The certificate of title is the document which must be signed by a solicitor and forwarded to a mortgage lender in order for the lender to release the mortgage monies for a purchase or remortgage. In order for a solicitor to act for both lender and borrower/purchaser in a transaction involving a residential property which is the borrower’s only or main home the certificate of title must be in a standard Law Society approved form which is set out in the appendix to rule 3 of the Solicitor Code of Conduct 2007.
The approved certificate of title is a lengthy document and in practice, all of the high street lenders issue a single page memorandum which contains a statement confirming that it complies with Code of Conduct rule 3.12 (so that it incorporates the approved form of certificate of title).
What Is The Certificate of Title?
The certificate of title is a report by the solicitor acting for the lender that he has checked the legal title and he is happy that the property represents good security for the loan. The scope of the approved form of certificate of title is limited to matters of title. The certificate of title itself is in two parts. First, there is the memorandum into which administrative details must be entered such as the mortgage advance amount, the purchase price/property value, the address and title number of the property to be mortgaged, the borrowers’ names, the solicitor’s client account details and the space where the solicitor signs.
The second part of the certificate of title is a pre-written report detailing all of the things that the lender expects the solicitor to check on its behalf. By signing the certificate of title the solicitor is confirming that all of these matters are satisfactory. A qualified certificate of title, whereby a solicitor states that certain items referred to in the certificate of title have not been checked or are not satisfactory, will not usually be acceptable to a lender.
In practice, rather than setting out the certificate of title in full, a lender will usually produce just the memorandum which will contain a statement confirming that it incorporates the approved form of certificate of title.
When Should the Certificate of Title Be Submitted?

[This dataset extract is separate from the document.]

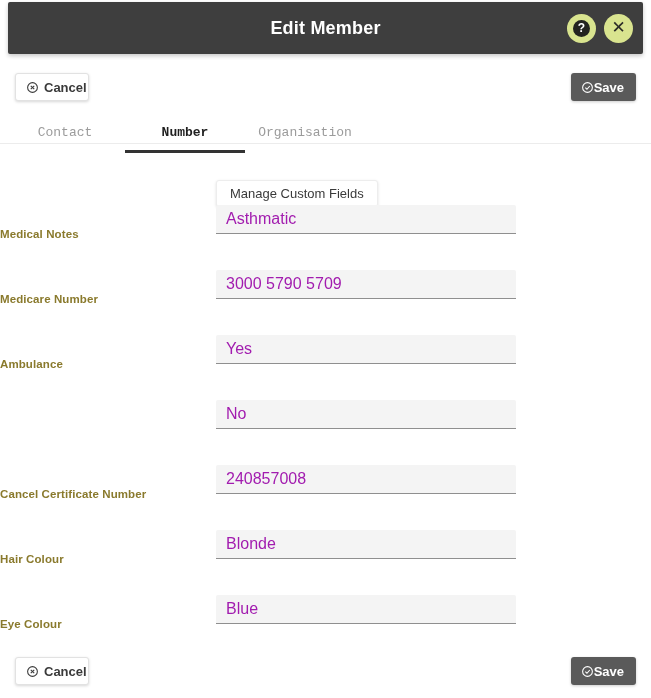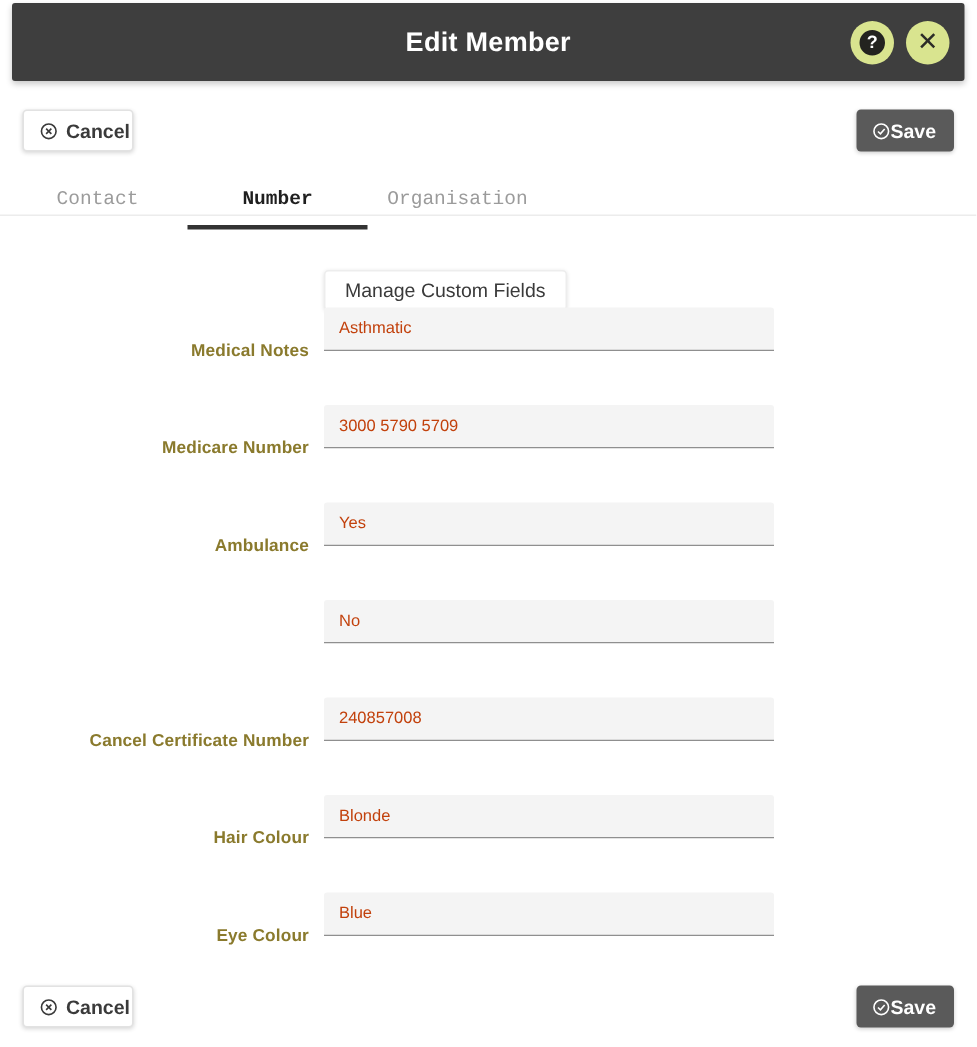"Asthmatic" .field-input { color: #c2410c -> #a21caf; font-size: 11px -> 16px }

The certificate of title is normally submitted as soon as exchange of contracts has taken place. It must not be done until the solicitor is entirely satisfied that the legal title represents good security for the loan therefore the certificate of title should not be submitted while there are enquiries outstanding, unless they are in respect of issues which will only be of concern to the purchaser and not to the lender.
The lender’s instructions will usually state that the certificate of title must be submitted X days prior to the date on which funds are required. The notice period ranges from 3 to sometimes 10 working days. If the requisite notice is not given the certificate of title may not be processed in time to release the funds for completion.
Some lenders insist that the certificate of title is signed by a partner of the firm. In any event it should at least be signed by a solicitor, licensed conveyancer or legal executive.
What if the Certificate of Title Does not Comply With Rule 3?
If a lender attempts to produce a certificate of title that does not comply with the standard form and a solicitor is also acting for the borrower and the property being mortgaged is the borrower’s only or main home, the solicitor must advise the lender that he is unable to accept the instructions as they fall outside of the scope of Rule 3 of the Code of Conduct for Solicitors. If the lender is not prepared to revise its certificate of title the solicitor must cease to act for both lender and borrower.
The lender and borrower will subsequently need to seek independent representation. If the property is not the borrower’s sole or main residence, for example if the mortgage is a buy to let mortgage, the approved form of certificate of title need not be used.